[Opening RECORDS FOR THE TASK section]

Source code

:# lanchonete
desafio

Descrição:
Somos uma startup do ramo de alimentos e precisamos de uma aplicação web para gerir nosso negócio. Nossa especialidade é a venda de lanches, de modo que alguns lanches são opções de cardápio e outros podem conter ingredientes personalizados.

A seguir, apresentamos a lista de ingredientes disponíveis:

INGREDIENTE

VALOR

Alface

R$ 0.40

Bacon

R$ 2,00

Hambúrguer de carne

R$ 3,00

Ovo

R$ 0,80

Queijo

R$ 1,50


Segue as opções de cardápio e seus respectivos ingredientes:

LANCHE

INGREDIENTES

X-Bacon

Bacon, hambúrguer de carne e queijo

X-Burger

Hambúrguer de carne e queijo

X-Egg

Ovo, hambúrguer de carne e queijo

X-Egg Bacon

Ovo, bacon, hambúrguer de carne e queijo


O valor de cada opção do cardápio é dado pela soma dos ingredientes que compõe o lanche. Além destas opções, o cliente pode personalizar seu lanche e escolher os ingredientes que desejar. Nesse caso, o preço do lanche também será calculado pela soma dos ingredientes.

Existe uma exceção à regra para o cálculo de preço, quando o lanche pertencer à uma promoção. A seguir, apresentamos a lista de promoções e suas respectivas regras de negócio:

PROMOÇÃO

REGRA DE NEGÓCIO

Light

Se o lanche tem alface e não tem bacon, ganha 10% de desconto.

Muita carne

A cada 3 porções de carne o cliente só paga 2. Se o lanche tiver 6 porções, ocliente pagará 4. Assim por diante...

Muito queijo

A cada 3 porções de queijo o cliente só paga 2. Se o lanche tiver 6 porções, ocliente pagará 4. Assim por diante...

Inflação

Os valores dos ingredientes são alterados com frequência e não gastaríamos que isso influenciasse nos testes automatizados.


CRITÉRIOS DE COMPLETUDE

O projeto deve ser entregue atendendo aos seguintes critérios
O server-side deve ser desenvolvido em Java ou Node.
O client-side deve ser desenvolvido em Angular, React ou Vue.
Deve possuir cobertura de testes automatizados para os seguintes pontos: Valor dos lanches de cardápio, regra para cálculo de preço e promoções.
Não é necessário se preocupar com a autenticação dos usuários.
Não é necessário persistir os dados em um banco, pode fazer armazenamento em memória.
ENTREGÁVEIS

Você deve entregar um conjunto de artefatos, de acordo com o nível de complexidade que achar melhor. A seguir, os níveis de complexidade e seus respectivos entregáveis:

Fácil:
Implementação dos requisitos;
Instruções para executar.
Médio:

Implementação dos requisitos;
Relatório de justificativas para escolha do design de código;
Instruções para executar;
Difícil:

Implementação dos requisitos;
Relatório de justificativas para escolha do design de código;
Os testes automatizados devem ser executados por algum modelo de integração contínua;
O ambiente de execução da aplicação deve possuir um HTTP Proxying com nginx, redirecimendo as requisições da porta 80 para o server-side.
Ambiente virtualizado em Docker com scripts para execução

[Closing RECORDS FOR THE TASK section]

= PROMPT =
Rewrite the data above with every occurrence of "server-side" swapped for "back-end", keeping everything else unchanged.

= ANSWER FOR THIS EXERCISE =
Source code

:# lanchonete
desafio

Descrição:
Somos uma startup do ramo de alimentos e precisamos de uma aplicação web para gerir nosso negócio. Nossa especialidade é a venda de lanches, de modo que alguns lanches são opções de cardápio e outros podem conter ingredientes personalizados.

A seguir, apresentamos a lista de ingredientes disponíveis:

INGREDIENTE

VALOR

Alface

R$ 0.40

Bacon

R$ 2,00

Hambúrguer de carne

R$ 3,00

Ovo

R$ 0,80

Queijo

R$ 1,50


Segue as opções de cardápio e seus respectivos ingredientes:

LANCHE

INGREDIENTES

X-Bacon

Bacon, hambúrguer de carne e queijo

X-Burger

Hambúrguer de carne e queijo

X-Egg

Ovo, hambúrguer de carne e queijo

X-Egg Bacon

Ovo, bacon, hambúrguer de carne e queijo


O valor de cada opção do cardápio é dado pela soma dos ingredientes que compõe o lanche. Além destas opções, o cliente pode personalizar seu lanche e escolher os ingredientes que desejar. Nesse caso, o preço do lanche também será calculado pela soma dos ingredientes.

Existe uma exceção à regra para o cálculo de preço, quando o lanche pertencer à uma promoção. A seguir, apresentamos a lista de promoções e suas respectivas regras de negócio:

PROMOÇÃO

REGRA DE NEGÓCIO

Light

Se o lanche tem alface e não tem bacon, ganha 10% de desconto.

Muita carne

A cada 3 porções de carne o cliente só paga 2. Se o lanche tiver 6 porções, ocliente pagará 4. Assim por diante...

Muito queijo

A cada 3 porções de queijo o cliente só paga 2. Se o lanche tiver 6 porções, ocliente pagará 4. Assim por diante...

Inflação

Os valores dos ingredientes são alterados com frequência e não gastaríamos que isso influenciasse nos testes automatizados.


CRITÉRIOS DE COMPLETUDE

O projeto deve ser entregue atendendo aos seguintes critérios
O back-end deve ser desenvolvido em Java ou Node.
O client-side deve ser desenvolvido em Angular, React ou Vue.
Deve possuir cobertura de testes automatizados para os seguintes pontos: Valor dos lanches de cardápio, regra para cálculo de preço e promoções.
Não é necessário se preocupar com a autenticação dos usuários.
Não é necessário persistir os dados em um banco, pode fazer armazenamento em memória.
ENTREGÁVEIS

Você deve entregar um conjunto de artefatos, de acordo com o nível de complexidade que achar melhor. A seguir, os níveis de complexidade e seus respectivos entregáveis:

Fácil:
Implementação dos requisitos;
Instruções para executar.
Médio:

Implementação dos requisitos;
Relatório de justificativas para escolha do design de código;
Instruções para executar;
Difícil:

Implementação dos requisitos;
Relatório de justificativas para escolha do design de código;
Os testes automatizados devem ser executados por algum modelo de integração contínua;
O ambiente de execução da aplicação deve possuir um HTTP Proxying com nginx, redirecimendo as requisições da porta 80 para o back-end.
Ambiente virtualizado em Docker com scripts para execução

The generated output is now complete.